Balancing is an identical process to honing, but it will increase a weapon's balance, at the expense of suitability.

  • Note: a weapon can be honed or balanced, but not both!

Follow the same procedure as honing, just begin with the appropriate weaponsmithing book page.


RUBing a weapon with a cleaning cloth will allow you to bring out different aspects.

  1. a <metal> <weapon>
  2. a <metal> <weapon> with a tempered blade/head
  3. a <metal> <weapon> with a <mod> blade/head/design/finish
  4. a tempered <weapon>
  5. a tempered <weapon> with a <mod> blade/head/design/finish
  6. a <mod> <weapon>
  7. a <mod> <weapon> with a tempered blade/head
  8. a <weapon> with a tempered blade/head
  9. a <weapon> with a <mod> blade/head/design/finish
  10. a <weapon>

In this case <mod> means either "honed" or "balanced."
The blade/head/design/finish depends on weapon type and mod.

Behind the Scenes

Damage is affected by two stats, the hardness of the metal used, and the weight of the weapon.
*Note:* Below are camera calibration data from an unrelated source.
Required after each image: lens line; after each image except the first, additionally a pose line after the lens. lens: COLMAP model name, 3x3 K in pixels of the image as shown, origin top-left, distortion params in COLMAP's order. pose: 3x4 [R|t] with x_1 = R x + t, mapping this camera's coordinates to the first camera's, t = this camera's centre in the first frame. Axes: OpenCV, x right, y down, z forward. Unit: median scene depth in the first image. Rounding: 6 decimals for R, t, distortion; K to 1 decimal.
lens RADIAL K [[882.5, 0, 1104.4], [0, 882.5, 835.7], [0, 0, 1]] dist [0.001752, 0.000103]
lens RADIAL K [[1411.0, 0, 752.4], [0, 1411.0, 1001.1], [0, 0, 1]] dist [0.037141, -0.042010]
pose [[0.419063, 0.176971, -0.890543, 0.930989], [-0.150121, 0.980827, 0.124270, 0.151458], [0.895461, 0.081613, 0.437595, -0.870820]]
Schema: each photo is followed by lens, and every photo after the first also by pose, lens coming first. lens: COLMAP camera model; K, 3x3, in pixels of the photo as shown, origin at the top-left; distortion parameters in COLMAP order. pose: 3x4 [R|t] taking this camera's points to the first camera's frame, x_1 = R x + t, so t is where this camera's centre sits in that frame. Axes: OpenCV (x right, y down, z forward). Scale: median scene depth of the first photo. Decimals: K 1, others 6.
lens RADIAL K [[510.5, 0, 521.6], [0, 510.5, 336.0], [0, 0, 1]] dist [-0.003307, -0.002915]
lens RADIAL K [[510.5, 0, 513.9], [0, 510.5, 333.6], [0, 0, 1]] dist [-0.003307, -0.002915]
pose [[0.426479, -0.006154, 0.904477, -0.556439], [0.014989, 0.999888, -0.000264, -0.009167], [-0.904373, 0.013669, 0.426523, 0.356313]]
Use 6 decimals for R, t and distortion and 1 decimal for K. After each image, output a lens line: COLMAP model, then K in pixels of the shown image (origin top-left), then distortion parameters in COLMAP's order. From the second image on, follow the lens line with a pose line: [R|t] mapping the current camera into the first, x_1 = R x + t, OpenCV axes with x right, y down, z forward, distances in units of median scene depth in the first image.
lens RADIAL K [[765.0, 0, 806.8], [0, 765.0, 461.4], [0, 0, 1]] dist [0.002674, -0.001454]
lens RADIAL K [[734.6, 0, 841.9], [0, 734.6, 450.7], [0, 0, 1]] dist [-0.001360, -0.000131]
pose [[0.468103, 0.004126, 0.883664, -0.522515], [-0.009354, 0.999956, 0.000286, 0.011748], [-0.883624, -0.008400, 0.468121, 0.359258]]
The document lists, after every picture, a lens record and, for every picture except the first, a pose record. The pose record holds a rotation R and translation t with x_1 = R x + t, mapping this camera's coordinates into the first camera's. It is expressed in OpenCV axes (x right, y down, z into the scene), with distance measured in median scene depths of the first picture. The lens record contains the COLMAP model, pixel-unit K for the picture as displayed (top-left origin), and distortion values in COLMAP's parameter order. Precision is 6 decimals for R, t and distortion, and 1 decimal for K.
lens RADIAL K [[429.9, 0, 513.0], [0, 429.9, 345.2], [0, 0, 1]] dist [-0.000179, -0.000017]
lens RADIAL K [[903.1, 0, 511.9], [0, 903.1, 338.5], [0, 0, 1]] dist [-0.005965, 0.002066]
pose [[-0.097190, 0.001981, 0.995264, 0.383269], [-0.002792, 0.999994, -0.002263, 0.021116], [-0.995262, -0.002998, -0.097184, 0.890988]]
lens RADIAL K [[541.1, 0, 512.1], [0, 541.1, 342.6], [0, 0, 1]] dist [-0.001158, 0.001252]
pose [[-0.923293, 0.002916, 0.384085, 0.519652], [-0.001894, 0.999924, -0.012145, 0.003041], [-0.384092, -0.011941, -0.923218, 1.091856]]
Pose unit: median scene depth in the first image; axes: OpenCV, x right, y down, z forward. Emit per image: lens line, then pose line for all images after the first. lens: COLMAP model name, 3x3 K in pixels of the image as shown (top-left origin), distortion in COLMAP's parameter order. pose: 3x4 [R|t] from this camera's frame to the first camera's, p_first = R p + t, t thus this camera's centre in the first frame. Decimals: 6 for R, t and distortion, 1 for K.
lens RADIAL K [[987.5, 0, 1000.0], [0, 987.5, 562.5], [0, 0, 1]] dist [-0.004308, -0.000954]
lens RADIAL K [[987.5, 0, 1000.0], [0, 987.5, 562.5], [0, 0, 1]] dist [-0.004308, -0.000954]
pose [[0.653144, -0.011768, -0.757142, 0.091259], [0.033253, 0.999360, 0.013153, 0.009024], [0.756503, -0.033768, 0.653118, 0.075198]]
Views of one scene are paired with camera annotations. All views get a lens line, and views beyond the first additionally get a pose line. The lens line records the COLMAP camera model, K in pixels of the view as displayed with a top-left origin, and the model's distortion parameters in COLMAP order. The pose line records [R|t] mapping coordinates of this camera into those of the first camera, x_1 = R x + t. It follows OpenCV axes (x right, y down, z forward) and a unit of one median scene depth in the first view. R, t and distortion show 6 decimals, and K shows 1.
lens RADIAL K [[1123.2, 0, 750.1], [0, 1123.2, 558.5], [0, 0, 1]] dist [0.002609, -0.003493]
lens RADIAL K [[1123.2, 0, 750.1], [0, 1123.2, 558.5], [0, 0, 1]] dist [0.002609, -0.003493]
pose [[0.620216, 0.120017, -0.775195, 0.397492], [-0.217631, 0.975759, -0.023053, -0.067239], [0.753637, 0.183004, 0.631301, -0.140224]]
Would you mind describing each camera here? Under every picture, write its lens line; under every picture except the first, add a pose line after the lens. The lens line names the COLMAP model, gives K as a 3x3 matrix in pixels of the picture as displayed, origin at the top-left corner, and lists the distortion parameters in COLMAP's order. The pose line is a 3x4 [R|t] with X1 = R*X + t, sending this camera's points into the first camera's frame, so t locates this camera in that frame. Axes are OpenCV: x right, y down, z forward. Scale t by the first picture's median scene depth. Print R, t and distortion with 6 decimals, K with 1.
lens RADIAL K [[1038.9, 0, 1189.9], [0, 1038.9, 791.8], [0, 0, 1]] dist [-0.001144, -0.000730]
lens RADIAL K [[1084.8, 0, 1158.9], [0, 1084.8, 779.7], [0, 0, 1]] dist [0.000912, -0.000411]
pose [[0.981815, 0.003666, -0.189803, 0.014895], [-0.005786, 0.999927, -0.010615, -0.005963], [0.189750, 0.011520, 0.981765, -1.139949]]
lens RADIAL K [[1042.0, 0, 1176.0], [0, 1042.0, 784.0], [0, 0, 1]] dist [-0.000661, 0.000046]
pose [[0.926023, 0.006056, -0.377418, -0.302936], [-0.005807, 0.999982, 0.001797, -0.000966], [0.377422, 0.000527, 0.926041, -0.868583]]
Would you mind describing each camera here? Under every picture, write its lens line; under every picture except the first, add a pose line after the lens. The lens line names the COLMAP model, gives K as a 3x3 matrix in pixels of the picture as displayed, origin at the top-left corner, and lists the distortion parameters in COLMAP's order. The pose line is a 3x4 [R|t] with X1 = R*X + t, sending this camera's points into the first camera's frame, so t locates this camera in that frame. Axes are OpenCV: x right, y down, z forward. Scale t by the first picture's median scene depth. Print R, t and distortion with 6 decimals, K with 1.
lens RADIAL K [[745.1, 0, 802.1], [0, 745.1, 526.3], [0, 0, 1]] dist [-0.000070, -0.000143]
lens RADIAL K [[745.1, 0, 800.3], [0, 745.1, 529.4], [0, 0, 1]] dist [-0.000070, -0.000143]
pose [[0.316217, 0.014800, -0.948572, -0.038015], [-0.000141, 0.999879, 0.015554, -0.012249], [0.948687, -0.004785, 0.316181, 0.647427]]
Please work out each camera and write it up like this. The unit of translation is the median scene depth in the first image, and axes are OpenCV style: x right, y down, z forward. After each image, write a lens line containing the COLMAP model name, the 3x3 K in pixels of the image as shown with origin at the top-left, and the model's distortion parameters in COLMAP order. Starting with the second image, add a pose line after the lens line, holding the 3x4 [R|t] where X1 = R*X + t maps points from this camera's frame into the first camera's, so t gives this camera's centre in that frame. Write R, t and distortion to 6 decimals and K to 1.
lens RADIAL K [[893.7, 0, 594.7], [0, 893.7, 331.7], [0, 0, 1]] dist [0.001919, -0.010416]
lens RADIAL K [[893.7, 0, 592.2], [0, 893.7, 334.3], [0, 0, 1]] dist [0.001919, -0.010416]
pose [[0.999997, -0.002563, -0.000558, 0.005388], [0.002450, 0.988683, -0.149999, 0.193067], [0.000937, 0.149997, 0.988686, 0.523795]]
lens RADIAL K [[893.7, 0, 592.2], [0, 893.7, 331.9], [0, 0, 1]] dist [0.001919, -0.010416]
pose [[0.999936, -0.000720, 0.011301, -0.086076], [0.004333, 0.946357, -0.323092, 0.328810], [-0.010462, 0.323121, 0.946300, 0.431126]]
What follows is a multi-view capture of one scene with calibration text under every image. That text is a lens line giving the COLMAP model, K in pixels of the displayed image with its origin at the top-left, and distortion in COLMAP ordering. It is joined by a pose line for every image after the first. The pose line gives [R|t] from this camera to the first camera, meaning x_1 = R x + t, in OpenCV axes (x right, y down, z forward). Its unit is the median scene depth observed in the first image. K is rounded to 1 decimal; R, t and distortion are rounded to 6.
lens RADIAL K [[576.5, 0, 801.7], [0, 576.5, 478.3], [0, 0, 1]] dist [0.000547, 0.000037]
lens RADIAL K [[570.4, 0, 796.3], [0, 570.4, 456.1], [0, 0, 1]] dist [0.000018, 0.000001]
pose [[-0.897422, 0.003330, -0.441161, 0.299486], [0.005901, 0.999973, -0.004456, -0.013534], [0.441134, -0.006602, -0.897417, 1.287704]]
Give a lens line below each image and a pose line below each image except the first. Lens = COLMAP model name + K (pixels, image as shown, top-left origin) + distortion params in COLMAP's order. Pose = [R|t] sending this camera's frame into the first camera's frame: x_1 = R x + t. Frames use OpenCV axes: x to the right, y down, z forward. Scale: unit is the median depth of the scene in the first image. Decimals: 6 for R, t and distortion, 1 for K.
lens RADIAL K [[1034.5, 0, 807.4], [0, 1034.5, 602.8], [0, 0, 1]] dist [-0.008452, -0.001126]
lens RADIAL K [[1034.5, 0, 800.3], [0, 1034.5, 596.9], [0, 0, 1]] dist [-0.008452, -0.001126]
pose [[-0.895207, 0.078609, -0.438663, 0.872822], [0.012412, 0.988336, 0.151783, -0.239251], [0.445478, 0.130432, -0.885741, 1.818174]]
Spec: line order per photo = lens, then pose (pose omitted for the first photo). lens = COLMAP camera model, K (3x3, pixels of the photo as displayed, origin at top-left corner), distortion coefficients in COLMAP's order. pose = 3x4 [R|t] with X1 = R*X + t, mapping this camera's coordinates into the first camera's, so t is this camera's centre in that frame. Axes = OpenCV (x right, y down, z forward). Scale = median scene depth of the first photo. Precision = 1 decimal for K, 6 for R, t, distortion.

  • Base damage is set by the template, modified by metal hardness.
  • For each stone of weight, one additional point of damage is added to a category, in a pattern determined by template.

Balance and suitability are also affected by hardness but also by the density (stones per volume).

  • Balance and suitability share a pool of points, set by template and metal hardness.
  • The inital ratio is set by the template.
  • As the density of the metal increases past 5, the proportion of points is skewed towards suitability. As it decreases, it skews towards balance.

The construction of a weapon is solely dependent on the material's durability. So far, no weapon templates affect construction.